1 Angkatan Kerja Ribu Orang 20.274,68 20.497,99 > Berkerja Ribu Orang 19.367,78 19.648,66 > Pengangguran Ribu Orang 906,9 849,33 2 Tingkat Pengangguran Terbuka

(TPT)

% 4,47 4,14

3 Tingkat Partisipasi Angkatan Kerja (TPAK)

% 67,84 68,27 Sumber : BPS Provinsi Jawa Timur

Indikator utama ketenagakerjaan yang sering digunakan sebagai indikasi keberhasilan dalam menangani masalah pengangguran adalah Tingkat Pengangguran Terbuka (TPT), yang merupakan perbandingan antara jumlah penganggur terhadap jumlah angkatan kerja. Tingkat Pengangguran Terbuka (TPT) di Jawa Timur pada Februari 2016 sebesar 4,14 persen atau mengalami penurunan sekitar 0,33 poin dibandingkan Agustus 2015 (4,47 persen). Penurunan angka TPT pada Februari 2016 relatif lebih tinggi dibandingkan periode Februari 2015 yang hanya sebesar 0,17 poin. Penurunan TPT yang kontinyu diharapkan dapat mencapai target yang ditetapkan Pemerintah Provinsi Jawa Timur yaitu sebesar 3,0 persen.


(6)

2.2.1.05 Indeks Pembangunan Manusia (IPM)
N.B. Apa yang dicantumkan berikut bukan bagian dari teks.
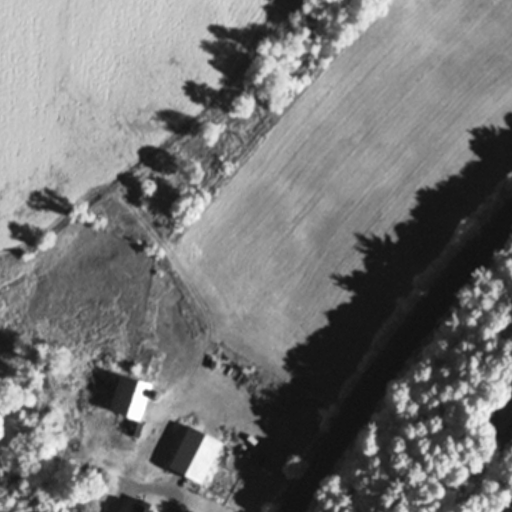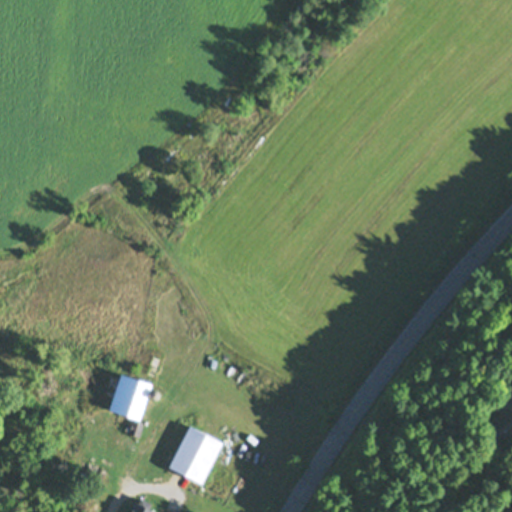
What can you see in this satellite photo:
road: (256, 47)
building: (155, 393)
building: (130, 395)
building: (135, 397)
building: (506, 416)
building: (501, 421)
building: (136, 426)
building: (195, 452)
building: (198, 455)
building: (86, 478)
road: (131, 483)
building: (142, 506)
building: (144, 507)
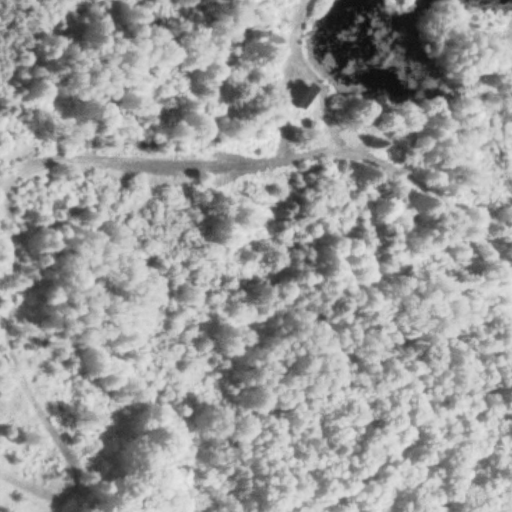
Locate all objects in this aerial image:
building: (295, 94)
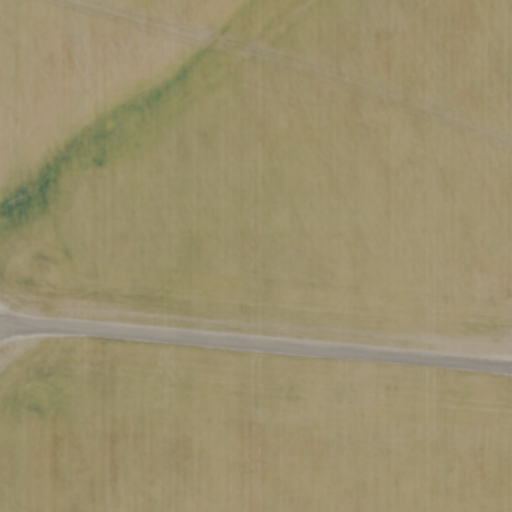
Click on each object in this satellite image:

Manusia adalah kekayaan bangsa yang sesungguhnya. Pembangunan manusia menempatkan manusia sebagai tujuan akhir dari pembangunan, bukan alat dari pembangunan. Tujuan utama pembangunan adalah menciptakan lingkungan yang memungkinkan rakyat untuk menikmati umur panjang, sehat, dan menjalankan kehidupan yang produktif. Pencapaian pembangunan manusia diukur dengan mempertimbangkan tiga aspek esensial yaitu umur panjang dan hidup sehat, pengetahuan, dan standar hisup layak. IPM merupakan indikator penting untuk mengukur keberhasilan dalam upaya membangun kualitas hidup manusia (masyarakat/penduduk). IPM adalah indeks komposit hasil agregasi tiga jenis indeks yang masing-masing mewakili dimensi pembangunan manusia, yakni indeks kesehatan, indeks pendidikan, dan indeks standar hidup. Perubahan mendasar perhitungan IPM dengan metode baru mencakup penggunaan indikator harapan lama sekolah (HLS) menggantikan indikator angka melek huruf (AMH) dalam perhitungan indeks pendidikan dan penggunaan indikator pendapatan nasional bruto (PNB) per kapita menggantikan produk domestik bruto (PDB) per kapita dalam perhitungan indeks standar hidup.

Tabel 2.15

Indeks Pembangunan Manusia Jawa Timur

Indikator Tahun

2014 2015

Indeks Pembangunan Manusia 68,14 68,95 Sumber : BPS Provinsi Jawa Timur

Secara umum angka IPM di Jawa Timur selama periode 2014-2015 menunjukkan kenaikan. Pada tahun 2014 angka IPM sebesar 68,14, dan selanjutnya meningkat pada tahun 2015 menjadi 68,95. Kenaikan IPM ini diantaranya disebabkan oleh adanya berbagai program pemerintah baik Provinsi maupun Kabupaten/Kota untuk meningkatkan angka IPM, seperti program di bidang kesehatan, pendidikan maupun ekonomi dan peningkatan kualitas sarana prasarana lainnya. Keberhasilan program juga tergantung pola pikir masyarakat setempat dalam pemanfaatan sarana tersebut.